_Requirement:_ Summarize the dementia gait training study text in two sentences.
-------- Document extract
The aim of the present study was to evaluate the effect of a 3-month intensive progressive resistance and functional training program on gait characteristics in people with confirmed mild to moderate dementia. A second aim was to analyse whether cognitive function and/or other factors were associated with training response.


Study design

The study was designed as a double-blinded, randomized, controlled intervention trial. Neither the testers nor the participants were aware of group identity. The study was approved by the ethic committee of the Medical Department of the University of Heidelberg. The trial was registered at (ISRCTN49243245). The results of the parent study focusing on strength and functional performances as quantified by semi-objective (stopwatch) performance-based tests have been published previously [20]. The specific exercise effects on gait characteristics as measured by computerized spatial and temporal gait measurement (GAITRite® system) in a subsample of 61 participants (out of 122 recruited for the parent study) are presented in this paper. As the electronic GAITRite® system was available only during the second half of the parent study, the gait analysis was conducted in a subsample of consecutively recruited participants (participant 62–122) of the parent study.
----------------
-------- Supplied information
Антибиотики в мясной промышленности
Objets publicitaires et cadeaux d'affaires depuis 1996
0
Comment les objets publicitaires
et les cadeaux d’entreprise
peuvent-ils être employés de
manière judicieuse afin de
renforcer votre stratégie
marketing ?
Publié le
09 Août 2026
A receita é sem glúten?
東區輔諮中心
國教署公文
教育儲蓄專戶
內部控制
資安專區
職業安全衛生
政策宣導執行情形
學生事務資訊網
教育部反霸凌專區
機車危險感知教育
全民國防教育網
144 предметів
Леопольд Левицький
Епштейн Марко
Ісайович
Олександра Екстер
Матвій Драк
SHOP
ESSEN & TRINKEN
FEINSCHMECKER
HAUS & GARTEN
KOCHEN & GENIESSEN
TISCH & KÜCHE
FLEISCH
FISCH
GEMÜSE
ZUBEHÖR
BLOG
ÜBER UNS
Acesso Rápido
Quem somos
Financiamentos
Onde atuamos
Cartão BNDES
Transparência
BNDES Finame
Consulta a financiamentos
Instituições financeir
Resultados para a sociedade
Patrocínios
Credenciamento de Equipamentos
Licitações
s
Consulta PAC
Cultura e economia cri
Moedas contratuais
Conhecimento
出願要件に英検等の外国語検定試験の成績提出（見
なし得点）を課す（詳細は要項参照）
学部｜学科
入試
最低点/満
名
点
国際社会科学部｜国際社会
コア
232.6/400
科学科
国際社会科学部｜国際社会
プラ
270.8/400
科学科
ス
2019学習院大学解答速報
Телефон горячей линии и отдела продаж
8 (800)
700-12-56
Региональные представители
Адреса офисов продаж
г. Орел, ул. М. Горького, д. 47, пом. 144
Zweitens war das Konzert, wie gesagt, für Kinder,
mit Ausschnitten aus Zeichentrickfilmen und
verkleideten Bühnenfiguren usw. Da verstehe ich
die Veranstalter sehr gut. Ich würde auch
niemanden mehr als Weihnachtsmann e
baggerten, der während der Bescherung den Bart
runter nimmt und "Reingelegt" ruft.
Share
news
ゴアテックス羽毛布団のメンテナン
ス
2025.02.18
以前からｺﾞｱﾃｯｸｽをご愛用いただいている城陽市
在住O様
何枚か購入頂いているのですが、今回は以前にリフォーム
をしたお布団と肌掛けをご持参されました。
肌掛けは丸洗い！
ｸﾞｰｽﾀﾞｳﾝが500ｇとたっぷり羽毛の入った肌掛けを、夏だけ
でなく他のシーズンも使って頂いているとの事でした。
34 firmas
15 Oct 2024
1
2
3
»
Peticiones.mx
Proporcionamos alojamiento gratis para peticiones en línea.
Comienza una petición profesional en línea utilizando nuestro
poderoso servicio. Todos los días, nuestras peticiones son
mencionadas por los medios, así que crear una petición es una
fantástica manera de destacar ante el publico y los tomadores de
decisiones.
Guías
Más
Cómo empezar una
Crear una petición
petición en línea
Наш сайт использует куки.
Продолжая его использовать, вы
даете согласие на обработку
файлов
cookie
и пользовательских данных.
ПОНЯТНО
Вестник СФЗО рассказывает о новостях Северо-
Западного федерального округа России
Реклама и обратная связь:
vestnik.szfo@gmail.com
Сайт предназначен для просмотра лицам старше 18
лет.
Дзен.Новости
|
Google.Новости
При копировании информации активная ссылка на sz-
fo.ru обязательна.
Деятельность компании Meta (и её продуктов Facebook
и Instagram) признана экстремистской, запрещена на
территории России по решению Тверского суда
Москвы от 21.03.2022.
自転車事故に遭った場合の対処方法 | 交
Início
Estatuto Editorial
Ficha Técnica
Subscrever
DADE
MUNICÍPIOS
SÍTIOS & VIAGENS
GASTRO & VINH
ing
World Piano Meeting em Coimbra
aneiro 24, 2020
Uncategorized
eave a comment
----------------
_Answer box:_ The study tested whether a 3-month intensive progressive resistance and functional training program changes gait in people with mild to moderate dementia, and whether cognitive function or other factors were linked to training response. It was a double-blinded, randomized, controlled trial, and gait was measured with the computerized GAITRite® system in a subsample of 61 of the 122 participants recruited for the parent study.